Experiencing submission provides an excellent understanding of what is
involved. From experience a Dom/me who has submitted can often place
themselves in the place of the submissive and gain a greater understanding
of the submissives actions, responses, needs and desires.
It is worth noting though that that argument only holds up so far. Most
people involved with the scene, be they Dom/me or sub, will tell you that
they are always learning and experiencing new things and will do so for
the rest of their lives. This means that, no matter how much someone
experiences as a sub, they will inevitably reach a point as a Dominant
where their experiences can not take them. At this point they either have
to go back to being a submissive to experience this new concept or they
have to have some other means.
It is a reasonable assumption to believe that some other means does exist.
Beyond experience, there are those who are naturally empathic - who can
enter the thoughts, feelings and sensations of those they Dom/me without
necessarily having experienced the exact act from a submissive viewpoint.
Through keeping an open mind, through watching, through learning from books
and from others, there are a lot of ways to gain knowledge.
While having submitted is a great way of gaining empathy and understanding,
it is not the only way and it is also often limited. In many cases it is a
great way of providing an initial understanding. For those who find submitting
to go against their character, however, it is not impossible to gain the same
level of understanding through other means. Harder perhaps, but not impossible.
Style
For some organised groups there is something to be desired in all Dom/mes
learning their styles from each other, forming a group style. Equally, for
many, learning and forming your own style is important.
As discussed, there are many ways of gaining empathy and understanding. In
the same way there are many ways of forming your own personal style.

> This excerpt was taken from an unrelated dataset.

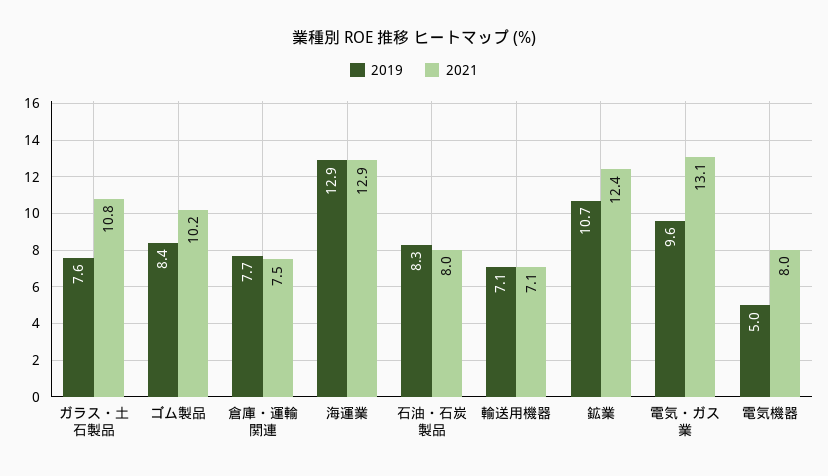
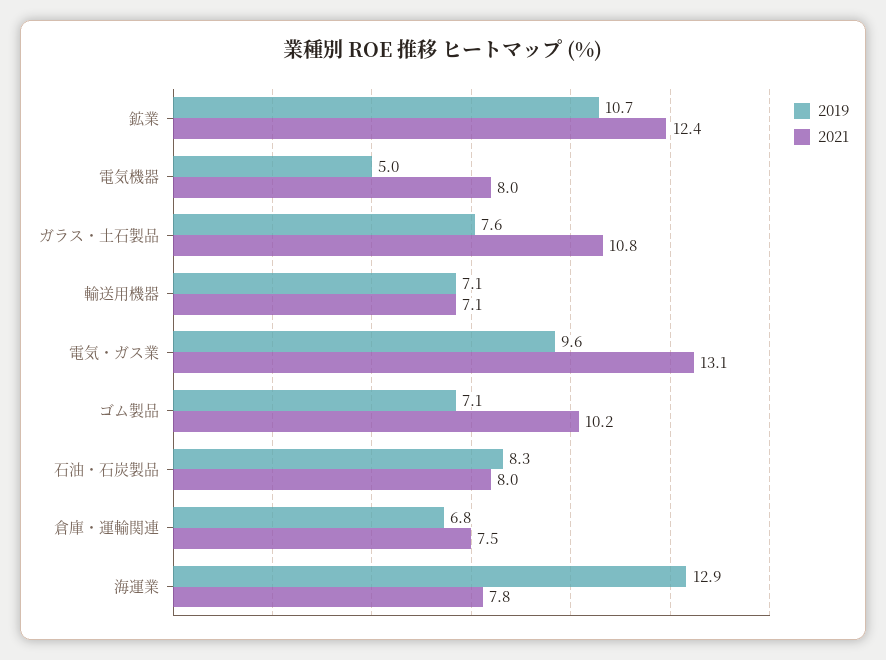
2019, ゴム製品: 8.4 -> 7.1
2019, 倉庫・運輸関連: 7.7 -> 6.8
2021, 海運業: 12.9 -> 7.8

Watching someone else Dom/me and how a submissive reacts can give a
similar understanding to actually being that submissive. Slowly taking
the time to build experience, watching what works for you and what does
not, refining your style, works too. The key here being a level of honesty,
self awareness and introspection that can help you develop.

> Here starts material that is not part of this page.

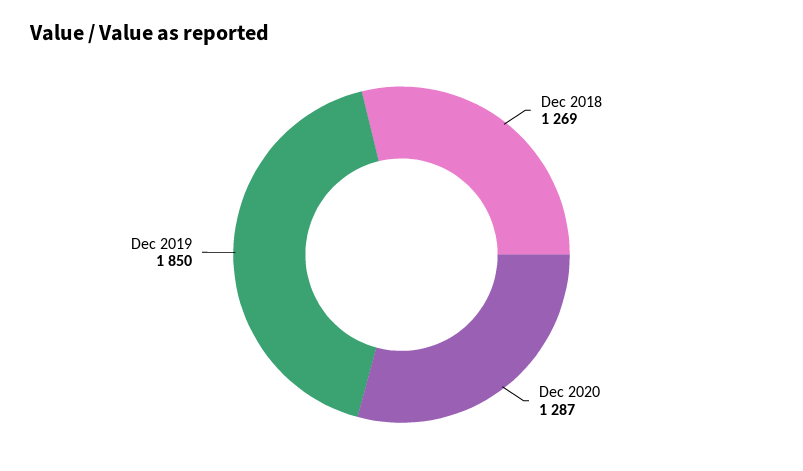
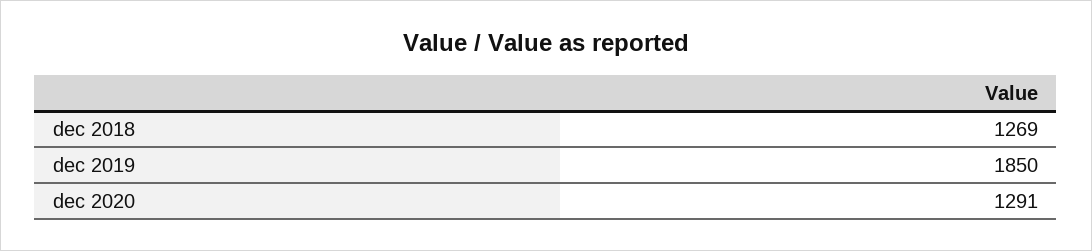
Dec 2020: 1287 -> 1291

Once again, submitting before you Dom/me is one good option, but by no
means the only one.
Earning The Title
The exposure to deeper aspects of the scene is always important. All
Dom/mes make mistakes and learning to minimise them in any way possible
is certainly a good thing. This becomes even more true when you introduce
the element of making sure there is at least an awareness of deeper aspects
(you can lead a horse to water but you can't make it drink).

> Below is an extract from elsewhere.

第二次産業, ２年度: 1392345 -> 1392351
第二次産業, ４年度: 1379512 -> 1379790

Once again, these aspects are important, very much so in terms of making
sure that submissives do not get hurt by inexperienced Dom/mes. It is also
a case, once again, that while going through the experience of submission
first is
a
good way of learning these things it is not the only way.
Conclusion
Learning to submit before you Dom/me is certainly a good way to learn a
lot of important aspects of Domination as well as going some way to
ensure a degree of sanity within the scene. In every case though, it
turns out that it is not the
only
way.
When you consider that some people simply find submitting uncomfortable
or something they are just unable to do do, to attempt to force it becomes
negative. A very good method, learning to submit before you Dom/me is just
that - a very good method, but only when used in a setting that suits it.
Those who find themselves resenting trying to or having to submit are not
going to benefit from it.
So, if it works for you, great, you have a wonderful opening in to the
scene that can offer a lot. If it does not work for you, there are
other ways and you should not feel as though you have in any way
failed - there are other, sometimes harder admittedly, ways of learning
and experiencing the same things. As with anything in the scene, what
works for you is perfectly valid for you - no one has the right to
tell you any differently, so long as you stick the three words that
sum it all up - Safe, Sane and Consensual.